Slowly my husband shook off this feeling. They waited hidden in the trees beyond the Tower for several hours, to see if the doppelgängers would return. They argued about what they would do if that happened. The surveyor wanted to kill them. My husband wanted to interrogate them. In their residual shock, neither of them made much of the fact that the psychologist was not among their number. At one point, a sound like hissing steam emanated from the Tower and a beam of light shot out into the sky, then abruptly cut off. But still no one emerged, and eventually the two men returned to base camp.
It was at this point that they decided to go their separate ways. The surveyor had seen all he cared to see and planned to return down the trail from base camp to the border immediately. My husband refused because he suspected from some of the readings in the journal that “this idea of return through the same means as our entry might in fact be a trap.” My husband had, over the course of time, having encountered no obstacle to travel farther north, “grown suspicious of the entire idea of borders,” although he could not yet synthesize “the intensity of this feeling” into a coherent theory.
Interspersed with this direct account of what had happened to the expedition were more personal observations, most of which I am reluctant to summarize here. Except there is one passage that pertains to Area X and to our relationship, too:
Seeing all of this, experiencing all of it, even when it’s bad, I wish you were here. I wish we had volunteered together. I would have understood you better here, on the trek north. We wouldn’t have needed to say anything if you didn’t want to. It wouldn’t have bothered me. Not at all. And we wouldn’t have turned back. We would have kept going until we couldn’t go farther.

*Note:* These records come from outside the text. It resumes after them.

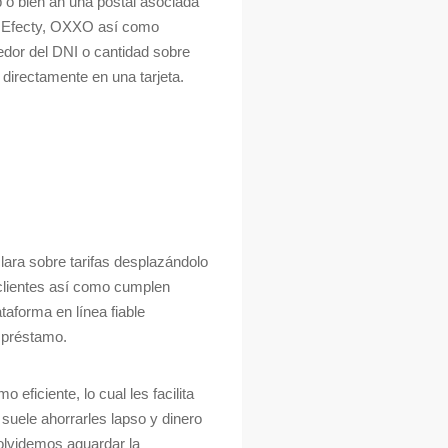
 o bien an una postal asociada
, Efecty, OXXO así­ como
edor del DNI o cantidad sobre
 directamente en una tarjeta.
lara sobre tarifas desplazándolo
lientes así­ como cumplen
taforma en línea fiable
 préstamo.
ficiente, lo cual les facilita
 suele ahorrarles lapso y dinero
 olvidemos aguardar la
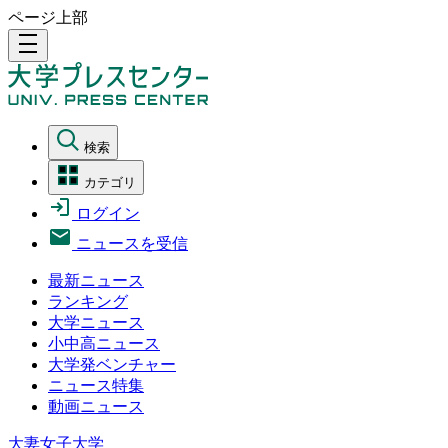
ページ上部
density_medium
検索
カテゴリ
ログイン
ニュースを受信
最新ニュース
ランキング
大学ニュース
小中高ニュース
大学発ベンチャー
ニュース特集
動画ニュース
大妻女子大学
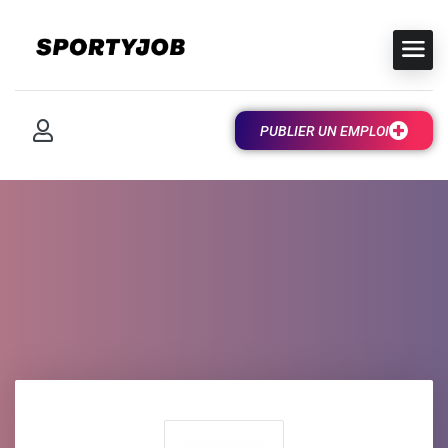
PUBLIER UN EMPLOI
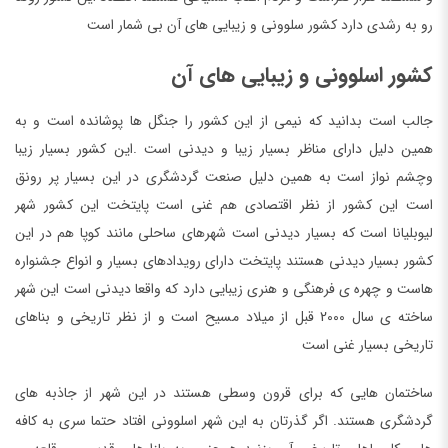
رو به رشدی دارد کشور سلوونی و زیبایی های آن بی شمار است
کشور اسلوونی و زیبایی های آن
جالب است بدانید که نیمی از این کشور را جنگل ها پوشانده است و به
همین دلیل دارای مناظر بسیار زیبا و دیدنی است .این کشور بسیار زیبا
وچشم نواز است به همین دلیل صنعت گردشگری در این بسیار پر رونق
است این کشور از نظر اقتصادی هم غنی است پایتخت این کشور شهر
لیوبلیانا است که بسیار دیدنی است شهرهای ساحلی مانند کوپا هم در این
کشور بسیار دیدنی هستند پایتخت دارای رویدادهای بسیار و انواع جشنواره
هاست و چهره ی فرهنگی و هنری زیبایی دارد که واقعا دیدنی است این شهر
ساخته ی سال 2000 قبل از میلاد مسیح است و از نظر تاریخی و بناهای
تاریخی بسیار غنی است
ساختمان هایی که برای قرون وسطی هستند در این شهر از جاذبه های
گردشگری هستند. اگر گذرتان به این شهر اسلوونی افتاد حتما سری به کافه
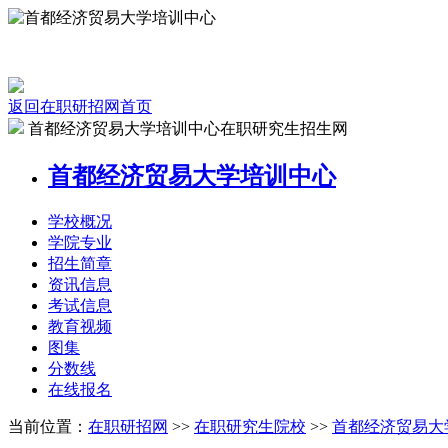
返回在职研招网首页
首都经济贸易大学培训中心在职研究生招生网
首都经济贸易大学培训中心
学校
概况
学院
专业
招生
简章
资讯
信息
考试
信息
教育
视频
图集
分数线
在线
报名
当前位置：
在职研招网
>>
在职研究生院校
>>
首都经济贸易大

Slowly, painfully, I realized what I had been reading from the very first words of his journal. My husband had had an inner life that went beyond his gregarious exterior, and if I had known enough to let him inside my guard, I might have understood this fact. Except I hadn’t, of course. I had let tidal pools and fungi that could devour plastic inside my guard, but not him. Of all the aspects of the journal, this ate at me the most. He had created his share of our problems—by pushing me too hard, by wanting too much, by trying to see something in me that didn’t exist. But I could have met him partway and retained my sovereignty. And now it was too late.
His personal observations included many grace notes. A description in the margin of a tidal pool in the rocks down the coast just beyond the lighthouse. A lengthy observation of the atypical use of an outcropping of oysters at low tide by a skimmer seeking to kill a large fish. Photographs of the tidal pool had been stuck in a sleeve in the back. Placed carefully in the sleeve, too, were pressed wildflowers, a slender seedpod, a few unusual leaves. My husband would have cared little for any of this; even the focus to observe the skimmer and write a page of notes would have required great concentration from him. I knew these elements were intended for me and me alone. There were no endearments, but I understood in part because of this restraint. He knew how much I hated words like love.

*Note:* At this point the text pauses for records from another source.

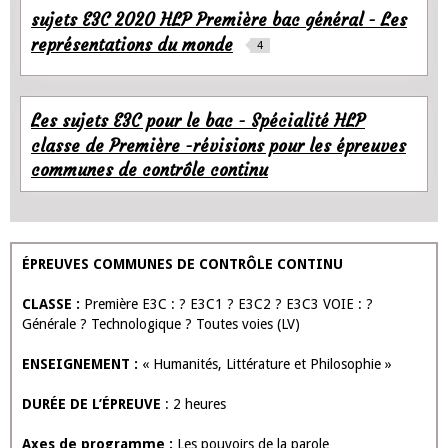
sujets E3C 2020 HLP Première bac général - Les
représentations du monde
4
Les sujets E3C pour le bac - Spécialité HLP
classe de Première -révisions pour les épreuves
communes de contrôle continu
ÉPREUVES COMMUNES DE CONTRÔLE CONTINU
CLASSE :
Première E3C : ? E3C1 ? E3C2 ? E3C3 VOIE : ?
Générale ? Technologique ? Toutes voies (LV)
ENSEIGNEMENT :
« Humanités, Littérature et Philosophie »
DURÉE DE L’ÉPREUVE
: 2 heures
Axes de programme :
Les pouvoirs de la parole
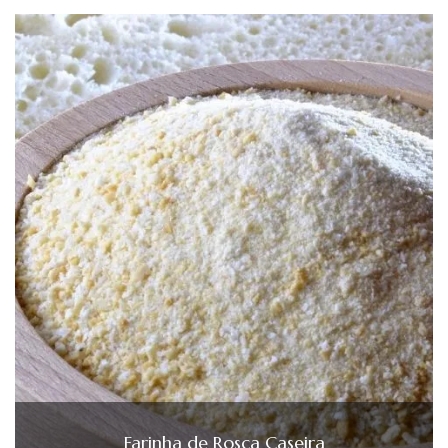
Farinha de Rosca Caseira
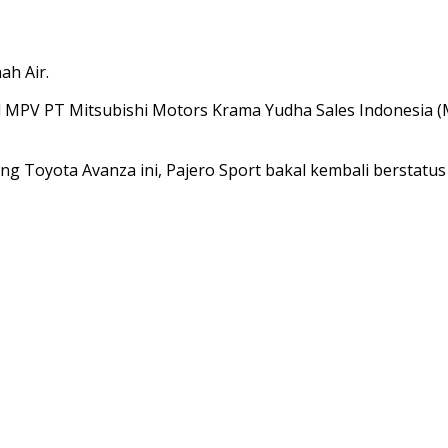
ah Air.
ll MPV PT Mitsubishi Motors Krama Yudha Sales Indonesia 
g Toyota Avanza ini, Pajero Sport bakal kembali berstatus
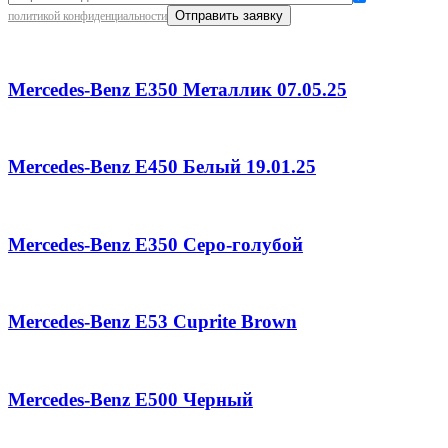
политикой конфиденциальности
Mercedes-Benz E350 Металлик 07.05.25
Mercedes-Benz E450 Белый 19.01.25
Mercedes-Benz E350 Серо-голубой
Mercedes-Benz E53 Cuprite Brown
Mercedes-Benz E500 Черный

The last entry, written upon his return to the lighthouse, read, “I am going back up the coast. But not on foot. There was a boat in the ruined village. Staved in, rotting, but I have enough wood from the wall outside the lighthouse to fix it. I’ll follow the shoreline as far as I can go. To the island, and perhaps beyond. If you ever read this, that is where I am going. That is where I will be.” Could there be, even within all of these transitional ecosystems, one still more transitional—at the limits of the Tower’s influence but not yet under the border’s influence?
After reading the journal, I was left with the comfort of that essential recurring image of my husband putting out to sea in a boat he had rebuilt, out through the crashing surf to the calm just beyond. Of him following the coastline north, alone, seeking in that experience the joy of small moments remembered from happier days. It made me fiercely proud of him. It showed resolve. It showed bravery. It bound him to me in a more intimate way than we had ever seemed to have while together.

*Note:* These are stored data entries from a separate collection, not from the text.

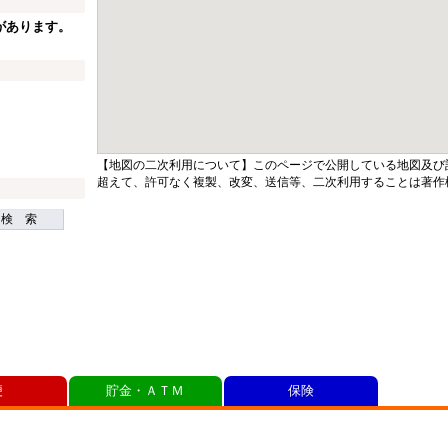
があります。
【地図の二次利用について】このページで公開している地図及び
超えて、許可なく複製、改変、送信等、二次利用することは著作
検 索
便
貯金・ＡＴＭ
保険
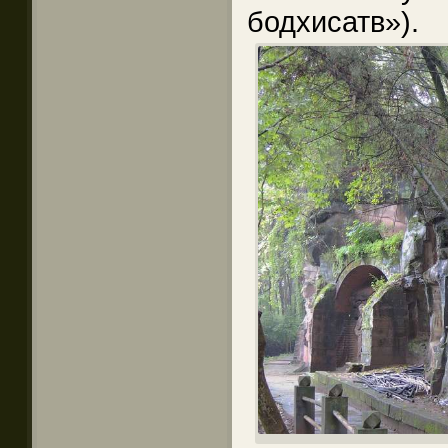
бодхисатв»).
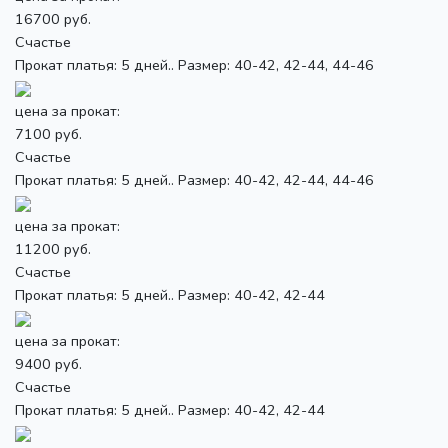
16700 руб.
Счастье
Прокат платья: 5 дней.. Размер: 40-42, 42-44, 44-46
цена за прокат:
7100 руб.
Счастье
Прокат платья: 5 дней.. Размер: 40-42, 42-44, 44-46
цена за прокат:
11200 руб.
Счастье
Прокат платья: 5 дней.. Размер: 40-42, 42-44
цена за прокат:
9400 руб.
Счастье
Прокат платья: 5 дней.. Размер: 40-42, 42-44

In glimmers, in shreds of thought, in the aftermath of my reading, I wondered if he kept a journal still, or if the dolphin’s eye had been familiar for a reason other than that it was so human. But soon enough I banished this nonsense; some questions will ruin you if you are denied the answer long enough.
* * *
My injuries had receded into a constant but manageable ache when I breathed. Not coincidentally, by nightfall, the brightness was thrushing up through my lungs and into my throat again so that I imagined wisps of it misting from my mouth. I shuddered at the thought of the psychologist’s plume, seen from afar, like a distress signal. I couldn’t wait for morning, even if this was just a premonition of a far-distant future. I would return to the Tower now. It was the only place for me to go. I left behind the assault rifle and all but one gun. I left my knife. I left my knapsack, affixed a water canteen to my belt. I took my camera, but then thought better of it and abandoned it by a rock halfway to the Tower. It would just distract, this impulse to record, and photographs mattered no more than samples. I had decades of journals waiting for me in the lighthouse. I had generations of expeditions that had ghosted on ahead of me. The pointlessness of that, the pressure of that, almost got to me again. The waste of it all.